Eileen Agar (1899-1991)
Happy Breakfast, 1937
Oil on board
30 x 19.5 cm
Argentinian-born Agar had studied in London under sculptor Leon Underwood in 1924 before attending the Slade School of Fine Art in London from 1925-26. In 1928 she moved to Paris to study under Czech painter František Foltýn. There, she recalled seeing a painting by Max Ernst in a gallery window, and remembered, ‘It was in a party in another gallery at around the same time that I met André Breton, who introduced me to Paul Éluard’. 1
In 1936 Agar was selected by Henry Moore, Roland Penrose and critic Herbert Read to be included in the first International Surrealist Exhibition, held in London. The following year, she was invited by Penrose to join him at his brother’s house in Cornwall was what he called, ‘a sudden surrealist invasion. Paul Éluard and Nusch were the first to arrive and the last to leave. Herbert Read, Eileen Agar and Joseph Bard were there with Mesens and of course Max Ernst and Leonora.’2
Agar recalled, ‘it was a delightful Surrealist house party that July, with Roland taking the lead, ready to turn the slightest encounter into an orgy… The Surrealists were always supposed to be such immoral monsters, but I for one did not go to bed with everybody who asked me. When would I have had time to paint?’ 3 The group reconvened later that summer, staying with Dora Maar and Picasso in Mougins, France, where Agar painted this work.

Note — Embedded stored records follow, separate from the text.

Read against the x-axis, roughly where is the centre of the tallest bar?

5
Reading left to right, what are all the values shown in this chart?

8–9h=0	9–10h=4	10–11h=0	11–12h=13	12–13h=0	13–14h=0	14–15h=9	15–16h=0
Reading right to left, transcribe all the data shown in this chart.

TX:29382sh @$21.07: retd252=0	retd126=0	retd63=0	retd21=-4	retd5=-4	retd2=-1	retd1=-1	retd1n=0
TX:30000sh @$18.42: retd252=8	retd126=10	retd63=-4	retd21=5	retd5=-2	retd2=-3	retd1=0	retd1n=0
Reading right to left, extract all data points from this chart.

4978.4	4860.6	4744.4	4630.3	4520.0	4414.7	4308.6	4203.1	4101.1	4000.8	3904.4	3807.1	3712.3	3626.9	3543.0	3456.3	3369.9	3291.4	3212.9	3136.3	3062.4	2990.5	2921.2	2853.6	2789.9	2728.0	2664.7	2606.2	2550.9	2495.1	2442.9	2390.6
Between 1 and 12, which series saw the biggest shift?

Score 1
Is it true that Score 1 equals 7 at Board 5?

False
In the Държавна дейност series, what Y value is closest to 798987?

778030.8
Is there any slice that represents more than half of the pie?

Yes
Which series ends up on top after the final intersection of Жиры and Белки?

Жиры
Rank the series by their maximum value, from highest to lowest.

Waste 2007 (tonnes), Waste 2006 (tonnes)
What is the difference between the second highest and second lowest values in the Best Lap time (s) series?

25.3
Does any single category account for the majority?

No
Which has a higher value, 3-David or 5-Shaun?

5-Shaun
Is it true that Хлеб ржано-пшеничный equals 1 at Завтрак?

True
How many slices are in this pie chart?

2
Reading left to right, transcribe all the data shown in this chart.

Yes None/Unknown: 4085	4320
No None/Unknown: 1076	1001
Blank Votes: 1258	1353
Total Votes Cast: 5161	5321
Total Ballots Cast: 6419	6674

The painting is constructed like a collage, with fragments of different materials depicted in paint, most obviously the red and white chequered table cloth. The painting is dominated by two heads in profile, a recurring motif for Agar who included four profile heads in the 1933-4 The Autobiography of an Embryo, and made three collages featuring profiles in the years surround the creation of Happy Birthday; Precious Stones 1936, Collage Head 1937 and Butterfly Bride 1937. Happy Birthday also reflects in paint Agar’s use of found marine objects in her work, featuring a large blue starfish to the bottom left of the canvas. In 1939 she painted Fish Circus, a watercolour composition that features a real starfish, found while beachcombing, pinned into the centre of the canvas, and made Marine Object, a sculptural assemblage topped by a starfish.
1. Eileen Agar, A Look at my Life, (London: Methuen, 1988), p. 87
2. Roland Penrose, Scrap Book 1900-1981 (London: Thames & Hudson, 1981), p.107
3. Agar, A Look at my Life, p.133
Provenance:
Purchased from the artist at the 1964 exhibition by Lord Croft;
Purchased at Christie’s, London, 4 June 1999 by Jeffrey Sherwin
Exhibition History:
London, Brook Street Gallery, Eileen Agar Retrospective Exhibition of Paintings and Collages 1930-64, October-November 1964, no.5.
London, Commonwealth Art Gallery, Eileen Agar Retrospective Exhibition, September-October 1971, no.12.
Edinburgh, Scottish National Gallery of Modern Art, Eileen Agar 1899 – 1991, A Centenary Exhibition, 1 December 1999- 27 February 2000, travelling to Leeds, Leeds Art Gallery, March – 30 April 2000.
Middlesbrough, MIMA, British Surrealism & Other Realities: The Sherwin Collection, 23 May – 17 August 2008.
Leeds, Leeds Art Gallery, British Surrealism in Context: A Collector’s Eye, 10 July – 1 November 2009, p.111
Literature:
Eileen Agar: 1899-991 A Centenary Exhibition, exhibition catalogue, Scottish National Gallery of Modern Art, 1999, by Ann Simpson et al., cat. no. 42.
British Surrealism in Context: A Collector’s Eye, exhibition catalogue, Leeds Art Gallery, 2009, (eds. Silvano Levy and Tanja Pirsig-Marshall), p.111.